Days on the family farm beneath the Collegiate Peaks could grow long for a second-grader, so Luke Flowers would free his imagination. Reading and drawing became his escapes—and then they became his future.
“Growing up in Buena Vista offered lots of outdoor adventures,” he says. “In those early days, it was the adventures found in reading books that truly inspired me and took me to places far beyond the small town.”
Flowers’ path was set with little-boy dreams. He would be an artist, an illustrator and storyteller. Creating children’s books became his goal and his passion. And in December 2016, the first of his four-book Moby Shinobi series, Ninja On The Farm, was published by Scholastic.
“It’s about a ninja who goes to the job site and messes everything up until he gets it right,” Flowers says.
A soft-spoken man of 38, Flowers and his wife, Tessa, are raising three children at their home in Rockrimmon. When we meet in his office there, he leans back in his chair and talks about living life creatively. The walls are lined with a banjo, guitars, an old turntable and a collection of vinyl records. He dabbled in music as a member of the band Mighty Quinn, a group that once played small gigs around Colorado Springs.
Artists aren’t necessarily born to create art—they’re shaped by life’s events. Several moments helped Flowers find his way.

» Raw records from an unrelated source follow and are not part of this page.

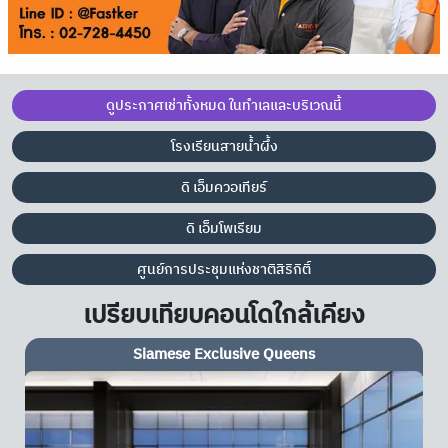
ดูประกาศเช่าทั้งหมด ในทำเลและบริเวณนี้
โรงเรียนสายน้ำผึ้ง
ดิ เอ็มควอเทียร์
ดิ เอ็มโพเรียม
ศูนย์การประชุมแห่งชาติสิริกิติ์
เปรียบเทียบคอนโดใกล้เคียง
Siamese Exclusive Queens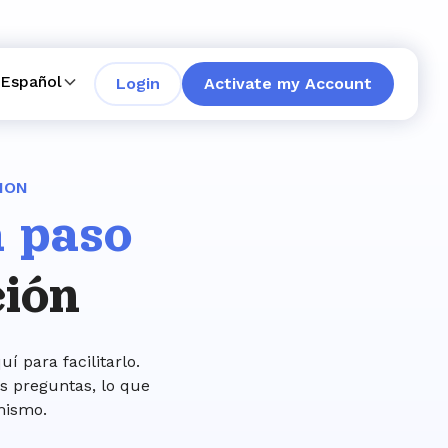
Español
Login
Activate my Account
ION
 paso
ción
í para facilitarlo.
s preguntas, lo que
mismo.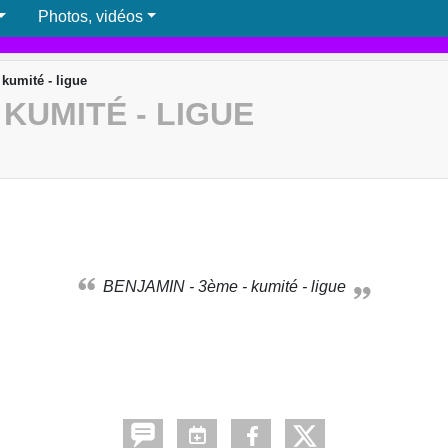
Photos, vidéos
kumité - ligue
 KUMITÉ - LIGUE
BENJAMIN - 3ème - kumité - ligue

First, he chose art over basketball. Flowers played on Buena Vista High School’s state champion basketball team in 1995, and he considered a college hoops career. His imagination pulled him in another direction, however. He landed a scholarship to attend the Rocky Mountain College of Art. From there he secured a design job at Young Life in Colorado Springs, and his career blossomed
He began moonlighting as an illustrator, and quickly gained attention. He created album covers and T-shirt designs. Working night and day at an unsustainable pace, he left Young Life and started Luke Flowers Creative. In the past three years, his work has appeared in 27 kids books.
“Illustrate means to illuminate, and Luke also means light,” he says. “I have always clung to the idea of illumination of the imagination, and that has become my mission statement for my company.”
Then came the call from Scholastic. They wanted Moby Shinobi, written and illustrated by Flowers. It was a big moment. Scholastic books had stirred him as a child; he learned from their how-to-draw books.
“The dream of illustrating a children’s book started in second grade,” he says. “I thought then, Man, I would love to hold a Scholastic book with my name on it.”
Colorado Springs residents who enjoy a good beer also may recognize his work from the Bristol Brewing bottles, including the “Beer with Character” line. “A clever name and image, like Laughing Lab, makes a good beer label,” he says. Flowers recently finished a rebranding project that included 10 beer labels. Always drawn to unconventional thinkers, he’s proud of his Nikola Tesla theme that appears on the four Bristol labels of the “Forgotten Genius” series.
When he talks of those who influenced him, Flowers is quick to mention friend and mentor Ron Adair, a local illustrator who also worked in Buena Vista. “He convinced me that maybe I could make a job out of it,” Flowers says.
He also praises the work of Muppets creator Jim Henson, as well as Walt Disney and Shel Silverstein.
“Growing up, Jim Henson was my hero,” Flowers says. “He and Walt Disney were my two biggest influences.”
His imagination was illuminated long ago; now Luke Flowers is lighting the way for many more.